| What you need to do |
Reproduce every line of the entries below word for word, in the same order and with the same spelling and capitalization.

| Given records |
+---+

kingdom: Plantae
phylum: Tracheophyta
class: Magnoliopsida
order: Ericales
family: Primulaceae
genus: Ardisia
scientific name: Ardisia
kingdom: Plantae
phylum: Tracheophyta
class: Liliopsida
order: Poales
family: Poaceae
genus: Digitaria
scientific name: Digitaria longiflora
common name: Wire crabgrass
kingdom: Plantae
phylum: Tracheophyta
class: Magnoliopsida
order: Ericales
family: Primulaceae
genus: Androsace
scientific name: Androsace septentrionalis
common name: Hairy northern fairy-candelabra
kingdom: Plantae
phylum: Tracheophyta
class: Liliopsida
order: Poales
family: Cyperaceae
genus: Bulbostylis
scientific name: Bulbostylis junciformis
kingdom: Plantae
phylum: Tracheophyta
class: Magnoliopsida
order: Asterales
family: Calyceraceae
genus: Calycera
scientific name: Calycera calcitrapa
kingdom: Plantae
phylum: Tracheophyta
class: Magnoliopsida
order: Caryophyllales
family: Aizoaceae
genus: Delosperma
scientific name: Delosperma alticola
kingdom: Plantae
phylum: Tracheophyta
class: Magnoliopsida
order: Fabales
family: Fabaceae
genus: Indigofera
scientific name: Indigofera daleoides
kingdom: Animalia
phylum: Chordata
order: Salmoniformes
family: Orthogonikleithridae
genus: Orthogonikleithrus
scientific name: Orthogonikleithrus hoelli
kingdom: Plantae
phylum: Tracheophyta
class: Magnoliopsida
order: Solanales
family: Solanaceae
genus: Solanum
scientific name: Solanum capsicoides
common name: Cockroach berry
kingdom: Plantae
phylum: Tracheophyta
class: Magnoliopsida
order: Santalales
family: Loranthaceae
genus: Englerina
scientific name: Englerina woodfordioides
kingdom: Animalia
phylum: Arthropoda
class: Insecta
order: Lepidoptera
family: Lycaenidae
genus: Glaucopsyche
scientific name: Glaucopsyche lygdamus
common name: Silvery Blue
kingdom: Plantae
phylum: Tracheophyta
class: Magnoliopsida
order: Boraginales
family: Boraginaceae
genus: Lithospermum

+---+

| Right answer |
kingdom: Plantae
phylum: Tracheophyta
class: Magnoliopsida
order: Ericales
family: Primulaceae
genus: Ardisia
scientific name: Ardisia
kingdom: Plantae
phylum: Tracheophyta
class: Liliopsida
order: Poales
family: Poaceae
genus: Digitaria
scientific name: Digitaria longiflora
common name: Wire crabgrass
kingdom: Plantae
phylum: Tracheophyta
class: Magnoliopsida
order: Ericales
family: Primulaceae
genus: Androsace
scientific name: Androsace septentrionalis
common name: Hairy northern fairy-candelabra
kingdom: Plantae
phylum: Tracheophyta
class: Liliopsida
order: Poales
family: Cyperaceae
genus: Bulbostylis
scientific name: Bulbostylis junciformis
kingdom: Plantae
phylum: Tracheophyta
class: Magnoliopsida
order: Asterales
family: Calyceraceae
genus: Calycera
scientific name: Calycera calcitrapa
kingdom: Plantae
phylum: Tracheophyta
class: Magnoliopsida
order: Caryophyllales
family: Aizoaceae
genus: Delosperma
scientific name: Delosperma alticola
kingdom: Plantae
phylum: Tracheophyta
class: Magnoliopsida
order: Fabales
family: Fabaceae
genus: Indigofera
scientific name: Indigofera daleoides
kingdom: Animalia
phylum: Chordata
order: Salmoniformes
family: Orthogonikleithridae
genus: Orthogonikleithrus
scientific name: Orthogonikleithrus hoelli
kingdom: Plantae
phylum: Tracheophyta
class: Magnoliopsida
order: Solanales
family: Solanaceae
genus: Solanum
scientific name: Solanum capsicoides
common name: Cockroach berry
kingdom: Plantae
phylum: Tracheophyta
class: Magnoliopsida
order: Santalales
family: Loranthaceae
genus: Englerina
scientific name: Englerina woodfordioides
kingdom: Animalia
phylum: Arthropoda
class: Insecta
order: Lepidoptera
family: Lycaenidae
genus: Glaucopsyche
scientific name: Glaucopsyche lygdamus
common name: Silvery Blue
kingdom: Plantae
phylum: Tracheophyta
class: Magnoliopsida
order: Boraginales
family: Boraginaceae
genus: Lithospermum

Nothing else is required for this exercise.